Kazdy z nas ma za soba jakaś historię podrozowania,biwakowania, nocy pod namiotem czy to w Bieszczadach, ,Borach Tucholskich czy boskiej Kotlinie Kłodzkiej lub w innych miejscach swiata...co za tym idzie ma swoj wlasny sposob na radzenie sobie z prowiantem. Nie ma o co sie kłócić.
W moim domu gotuję tylko i wylacznie ja,nawet kanapki zonie do pracy robie.Ot takie juz mam hobby, ze lubie robic schabowy czy łazanki.Dlatego do Cro biore swoje proste podstawowe skladniki i na miejscu czekam na co mnie najdzie ochota.

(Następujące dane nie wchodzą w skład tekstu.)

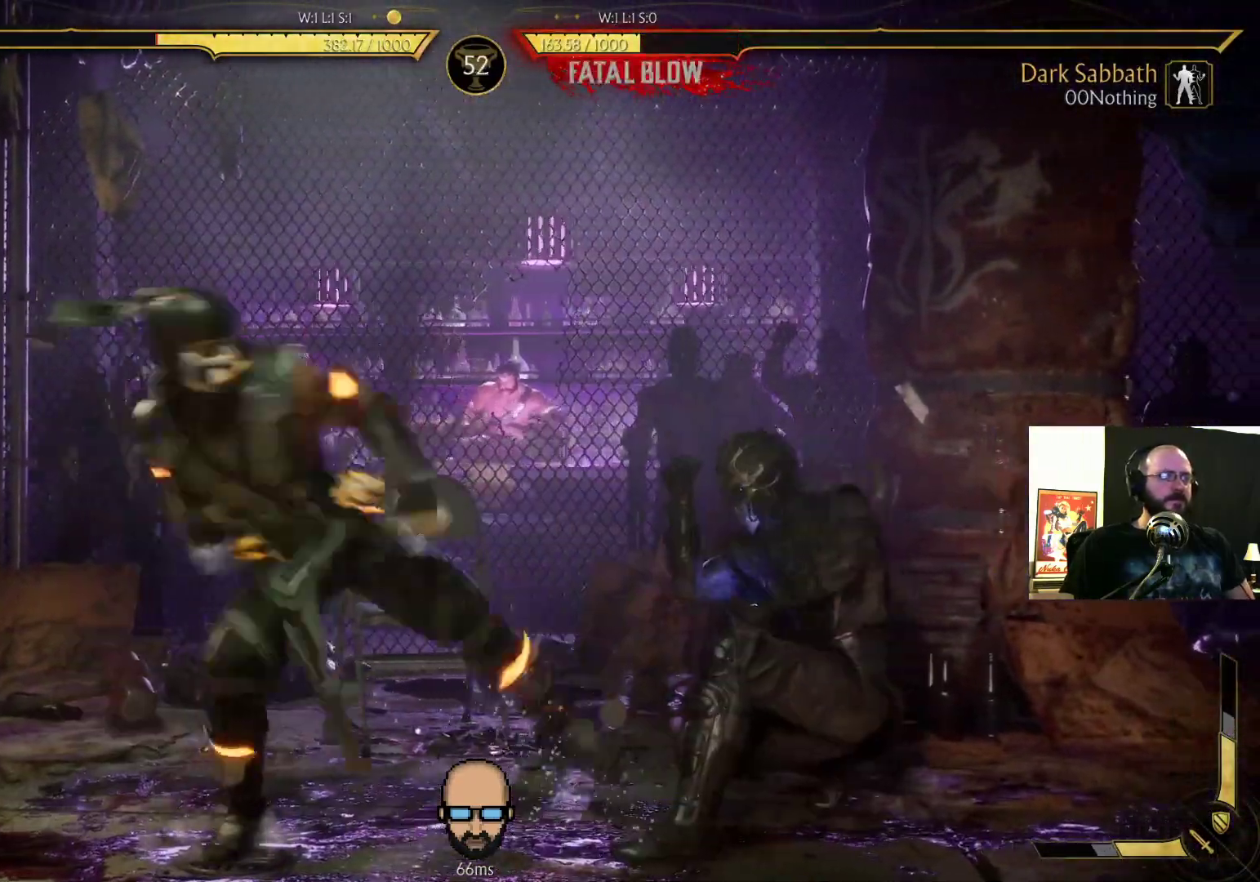
{"buttons": ["R2", "DPAD_DOWN", "DPAD_RIGHT"], "events": []}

Jak nie mam ochoty gotowania, to idziemy na obiad w miasto i jem miejscowe portawy z duza ochota (potem probuje je zrobic w Polsce).
Jak mam ochote to gotuje i tyle.
I nie ma tutaj najmniejszego znaczenia zasobnosc portfela,zarabiam jak wiekszosc na zycie ciezka praca,moja zona rowniez, dlatego wypoczywam za swoje w swoj wlasny sposob i nie powinno to nikogo obchodzic.
Zatem jedzmy jak chcemy, pijmy co chcemy,uprawiajmy sex z kim chcemy i przestanmy sie klocic o pierdoly.